It is this that weeps, laughs or curses the acts of the First, yet has no power to change them; it can arrest him somewhat, haul him up a little while before the court—a kind of a police officer for a brief trial—but only the Supreme Judge—only I may pass the act that stops him. When the First has groveled in the dust of things, it is This that fights back with the spirit's disgust, giving due notice to the flesh that it is not all supreme, not all in all, that there is really something else, somewhere, somehow, or else we would not have sorrow after sin, penitence after pain, fear after a fall.
MYSELF, my little soul—a half-bred mongrel Compromising Thing it is—a bird with gills and a bladder, a chrysalis that has yet to burst and be a butterfly; a tadpole with a tail unshed, which one day may be dropped in that metamorphosis to a higher state and yet more likely to die a tadpole!
And then there is I, the still, small, silent I. ME, it talks, and struts and brags; and MYSELF and its little soul is full of whines and little pretenses, of platitudes to Men and Things.
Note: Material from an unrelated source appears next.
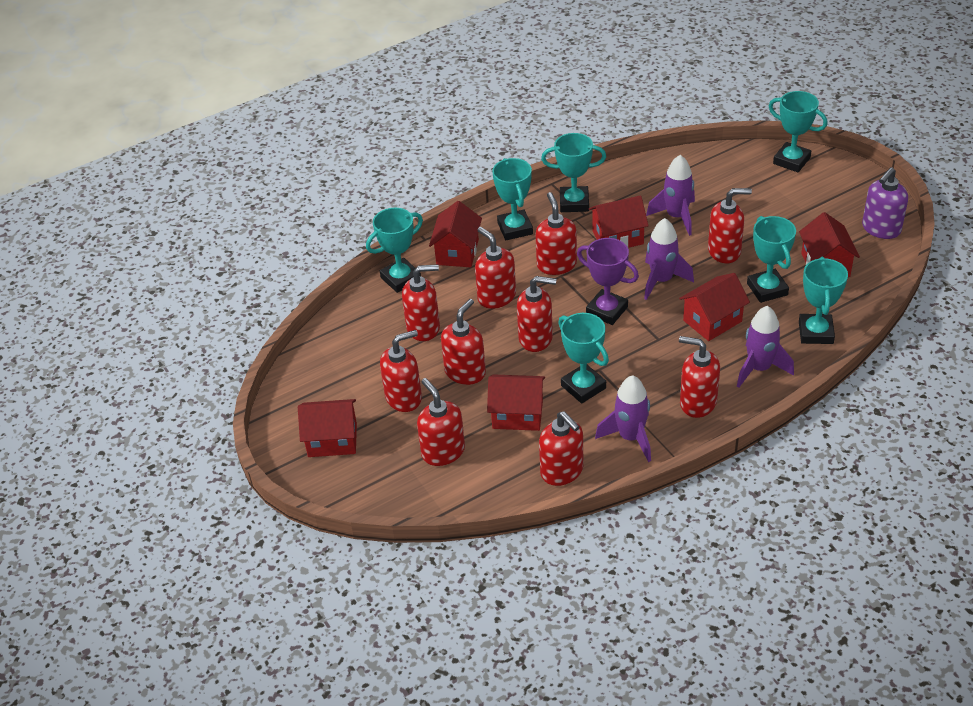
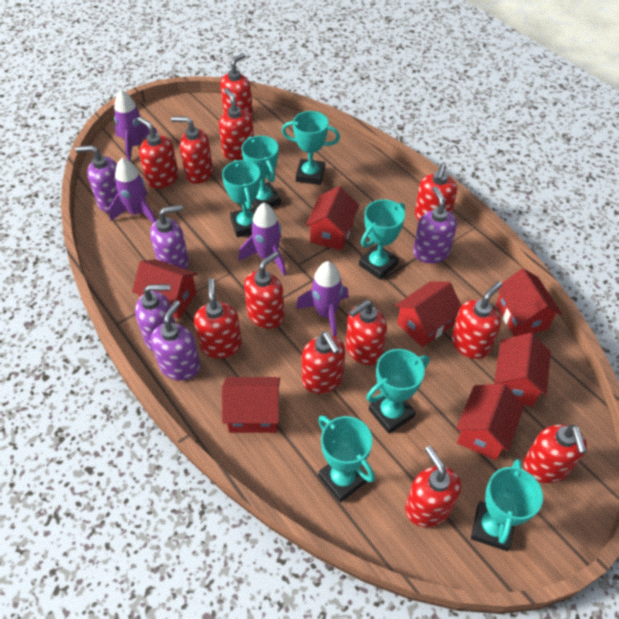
purple soap dispenser: [862,167,908,239] = 1 -> [75,145,118,213] [135,284,175,352] [150,205,189,270] [151,300,201,381] [413,186,457,263] = 5
purple trophy: [577,238,639,325] = 1 -> none = 0
red house: [298,399,357,457] [429,201,482,267] [487,374,545,431] [589,195,649,248] [679,273,750,341] [799,212,860,277] = 6 -> [132,259,197,319] [222,377,280,433] [305,186,359,250] [395,281,461,347] [456,383,524,460] [494,333,551,407] [496,268,562,337] = 7
red soap dispenser: [380,330,422,412] [402,264,440,341] [417,378,465,466] [441,299,486,385] [475,227,516,309] [517,276,556,352] [535,192,577,275] [539,411,583,486] [679,336,720,418] [708,188,752,264] = 10 -> [137,117,179,189] [171,117,213,184] [194,278,242,358] [219,88,254,160] [220,53,253,117] [244,251,285,329] [301,331,345,394] [346,300,387,365] [405,446,461,527] [415,164,457,220] [451,281,502,359] [523,424,587,483] = 12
But I—it never speaks, never sleeps, never compromises, but always commands.
It exercises its authority as it is needed in great sorrows, or the great crises of the other little lives. And it comes sweetest and clearest (which is proof positive that it exists) before even the others are awake, in the first dawn of day, or in the still night watches of dreams; and it fairly crushes you with the sweetness of its presence, in that quiet kingdom through which you loiter, and then pass through—that Kingdom between the Dawn and the Daylight. Suddenly we awake enough to know that we are there—It is there—in another world—painfully, awfully, preciously there. Then we see how truly Me and Myself—my little body of ME may die and pass away, and be as naught—but that I, the still, small, silent I of Me has come from Æons to go on to Eternities; and after all the little plans of me, and the braggart, this I will do and that I will not do of Me, this I will be and that I will not be of Me, and after all my resolves and final decisions, and my well-laid plans of Me—I, the kingly I of Me has only to appear, sitting silent as a burning flame in the throne room of my soul, and all My's plans both of doing and being, and all of my soul's resolve of purpose—the great decisions of my very soul—become as slaves to fall down before and crawl to do its bidding! ...
Braxton Bragg's perfidy had aroused me to an anger that I had never known before: I had been a quiet boy, I loved not strife, "Oh, he won't fight, not one of them will," I caught myself mimicking my grandsire, and in hot forgetfulness, I struck the big horse I was riding with a quick touch of my heel—I was almost unseated with the leap he made.
"Steady, quiet, forgive me, old boy!" I cried, stroking his crest to calmness—"that only means I see things differently; that in this little world our ethics is one thing, our little religions, laws, our civilization is one thing, and God and His laws are another. One says if he smite you, turn your other cheek; the other says, if he strike you, strike back harder. One says peace—the other says it is war, even in the name of peace; one says Justice and her scales, the other says the Eagle and the Battleship. There is a time in every honest man's life when he must fight or die. Satan, old boy, I am going to fight awhile!"
I was lusty and twenty—ME.
So I pondered as I rode over to see Colonel Goff. I found him in the library of The Manor, and was soon seated with him. I noticed the sterling beauty of the furniture, the trophies of the chase, both in India and America, and a full portrait of Eloise over the mantel. I had been a boy to Colonel Goff until my return. Now I imagined that my sudden change into a full-grown man had never quite come home to him, remembering me only as he had known me last.
"You have given me an unexpected pleasure, my boy," he said with a touch of cordiality in his voice. "I have been beastly lonely since Eloise left." He eyed me through his half-closed lids as he lighted a cigar and watched me light mine.
I flushed, and I fear he noticed it. Then I broke abruptly into my subject. "It is your help and advice I want to-night, sir. I have come to talk of Elsie."